One-quarter of students said they plan to stay in Finland for at least two years after graduation.

mies opiskelee
Only about a quarter of international students say they intend to remain in Finland for more than two years. Image: AOP

Foreign students in Finland from outside the EU are more likely to want to stay in the country, according to an international study co-published by the National Agency for Education on Tuesday.

A survey of international students in their final year of studies found that half of them plan to remain in Finland after graduation, with a quarter planning to stay for two years or more. One fifth said they were unsure whether they would stay.

Those most interested in staying for longer periods of time are students in business and technical fields, suggests the International Student Barometer (ISB).
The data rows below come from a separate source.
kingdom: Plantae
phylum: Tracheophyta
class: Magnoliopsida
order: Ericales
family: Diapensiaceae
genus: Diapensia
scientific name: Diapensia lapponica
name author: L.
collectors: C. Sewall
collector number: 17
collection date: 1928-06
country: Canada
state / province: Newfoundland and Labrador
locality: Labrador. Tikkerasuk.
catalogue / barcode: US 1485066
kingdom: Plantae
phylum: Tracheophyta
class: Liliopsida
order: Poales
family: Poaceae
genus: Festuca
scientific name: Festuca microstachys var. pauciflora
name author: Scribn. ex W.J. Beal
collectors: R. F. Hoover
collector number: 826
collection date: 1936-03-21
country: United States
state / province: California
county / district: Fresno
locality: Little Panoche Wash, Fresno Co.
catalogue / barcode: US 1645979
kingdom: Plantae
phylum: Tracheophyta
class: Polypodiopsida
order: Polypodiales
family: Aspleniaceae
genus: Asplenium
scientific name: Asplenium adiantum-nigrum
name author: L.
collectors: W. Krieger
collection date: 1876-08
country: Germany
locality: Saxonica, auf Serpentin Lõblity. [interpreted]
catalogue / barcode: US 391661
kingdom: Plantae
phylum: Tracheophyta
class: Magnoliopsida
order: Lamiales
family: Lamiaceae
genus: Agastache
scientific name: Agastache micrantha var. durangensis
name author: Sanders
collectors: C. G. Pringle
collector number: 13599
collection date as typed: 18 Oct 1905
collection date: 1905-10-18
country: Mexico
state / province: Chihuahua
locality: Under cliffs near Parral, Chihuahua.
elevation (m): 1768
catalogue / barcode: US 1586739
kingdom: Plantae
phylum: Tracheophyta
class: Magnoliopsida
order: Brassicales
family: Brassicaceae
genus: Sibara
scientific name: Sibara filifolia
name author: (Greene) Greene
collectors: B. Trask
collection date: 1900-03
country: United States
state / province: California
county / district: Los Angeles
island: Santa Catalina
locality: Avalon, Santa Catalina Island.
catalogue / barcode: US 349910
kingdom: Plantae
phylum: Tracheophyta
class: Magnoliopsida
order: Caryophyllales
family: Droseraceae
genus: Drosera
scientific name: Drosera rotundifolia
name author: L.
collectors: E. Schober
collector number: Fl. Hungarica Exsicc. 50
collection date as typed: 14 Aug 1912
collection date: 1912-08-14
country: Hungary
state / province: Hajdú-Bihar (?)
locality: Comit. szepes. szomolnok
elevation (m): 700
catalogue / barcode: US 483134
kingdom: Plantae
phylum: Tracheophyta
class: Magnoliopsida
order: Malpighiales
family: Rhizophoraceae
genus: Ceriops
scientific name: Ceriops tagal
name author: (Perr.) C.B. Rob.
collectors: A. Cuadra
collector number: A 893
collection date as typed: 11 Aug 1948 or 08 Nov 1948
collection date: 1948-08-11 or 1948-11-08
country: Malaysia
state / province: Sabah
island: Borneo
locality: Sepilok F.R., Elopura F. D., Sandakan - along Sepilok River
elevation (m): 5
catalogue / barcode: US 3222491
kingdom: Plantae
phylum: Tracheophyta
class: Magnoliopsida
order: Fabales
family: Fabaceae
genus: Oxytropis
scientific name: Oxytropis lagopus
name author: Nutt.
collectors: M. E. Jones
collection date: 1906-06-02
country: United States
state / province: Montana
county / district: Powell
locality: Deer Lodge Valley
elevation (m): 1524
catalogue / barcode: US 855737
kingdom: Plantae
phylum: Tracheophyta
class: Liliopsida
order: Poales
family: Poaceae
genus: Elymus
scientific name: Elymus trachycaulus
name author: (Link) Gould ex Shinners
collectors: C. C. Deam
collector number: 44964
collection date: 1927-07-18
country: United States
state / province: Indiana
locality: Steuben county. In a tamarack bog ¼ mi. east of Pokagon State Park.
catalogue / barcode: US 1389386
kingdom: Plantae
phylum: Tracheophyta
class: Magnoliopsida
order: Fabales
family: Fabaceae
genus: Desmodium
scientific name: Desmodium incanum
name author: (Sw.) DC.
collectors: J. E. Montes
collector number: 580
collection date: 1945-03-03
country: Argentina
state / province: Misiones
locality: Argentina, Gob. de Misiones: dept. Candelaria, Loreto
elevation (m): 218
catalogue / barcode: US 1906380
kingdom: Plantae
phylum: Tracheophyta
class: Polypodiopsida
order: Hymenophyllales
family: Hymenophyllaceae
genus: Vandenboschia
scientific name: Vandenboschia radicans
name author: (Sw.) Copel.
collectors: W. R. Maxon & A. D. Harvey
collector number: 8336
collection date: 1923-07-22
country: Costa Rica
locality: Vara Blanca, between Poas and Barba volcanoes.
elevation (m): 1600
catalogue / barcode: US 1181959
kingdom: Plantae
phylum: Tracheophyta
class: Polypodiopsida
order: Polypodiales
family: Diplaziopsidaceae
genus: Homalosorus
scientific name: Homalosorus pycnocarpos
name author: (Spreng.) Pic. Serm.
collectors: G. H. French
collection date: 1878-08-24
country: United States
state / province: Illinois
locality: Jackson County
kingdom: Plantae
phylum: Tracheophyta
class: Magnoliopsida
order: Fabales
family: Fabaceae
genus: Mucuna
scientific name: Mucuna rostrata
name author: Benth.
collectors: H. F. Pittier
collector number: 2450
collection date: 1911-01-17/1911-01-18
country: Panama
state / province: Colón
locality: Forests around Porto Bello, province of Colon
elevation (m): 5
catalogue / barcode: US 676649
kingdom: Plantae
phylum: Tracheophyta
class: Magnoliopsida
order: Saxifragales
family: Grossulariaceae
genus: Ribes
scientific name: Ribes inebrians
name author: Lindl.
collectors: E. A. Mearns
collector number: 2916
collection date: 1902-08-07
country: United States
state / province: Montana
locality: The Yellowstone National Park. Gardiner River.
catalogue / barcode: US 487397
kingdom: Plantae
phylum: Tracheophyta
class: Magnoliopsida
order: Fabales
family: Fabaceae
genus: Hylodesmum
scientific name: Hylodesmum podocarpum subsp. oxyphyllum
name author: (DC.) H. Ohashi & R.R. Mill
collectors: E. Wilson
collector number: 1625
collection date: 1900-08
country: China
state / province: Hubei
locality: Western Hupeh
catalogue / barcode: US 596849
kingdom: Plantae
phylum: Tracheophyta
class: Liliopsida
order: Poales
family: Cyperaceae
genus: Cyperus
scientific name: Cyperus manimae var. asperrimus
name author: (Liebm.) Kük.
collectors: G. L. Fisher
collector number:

One in seven respondents said they intend to pursue post-graduate studies at the same institutions.

Concern over brain drain

The agency’s director, former education minister Olli-Pekka Heinonen, says that the results are "encouraging in terms of Finland’s intellectual capital". At the same time, he expressed concern that student satisfaction was lowest on employment-related issues.

Nearly half of respondents said they were dissatisfied with support provided by their institutions related to work and career opportunities.

“If jobs and highly-educated foreigners who are already familiar with Finland do not match up, we will lose know-how to other places in the world,” Heinonen warned.

Altogether students in 17 countries were questioned last autumn for the ISB. In Finland, 6,650 foreign students at 15 institutions of higher learning took part.